DATA IN THIS EXERCISE:
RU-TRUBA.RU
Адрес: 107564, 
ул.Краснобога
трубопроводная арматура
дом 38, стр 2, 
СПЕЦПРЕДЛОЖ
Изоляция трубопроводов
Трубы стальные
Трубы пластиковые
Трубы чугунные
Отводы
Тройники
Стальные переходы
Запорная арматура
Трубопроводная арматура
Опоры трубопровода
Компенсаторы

EXERCISE GOAL:
Lines from the one containing "СПЕЦПРЕДЛОЖ" through the last line of the records, restated word for word: that is the whole response.

REPLY TO THE EXERCISE:
СПЕЦПРЕДЛОЖ
Изоляция трубопроводов
Трубы стальные
Трубы пластиковые
Трубы чугунные
Отводы
Тройники
Стальные переходы
Запорная арматура
Трубопроводная арматура
Опоры трубопровода
Компенсаторы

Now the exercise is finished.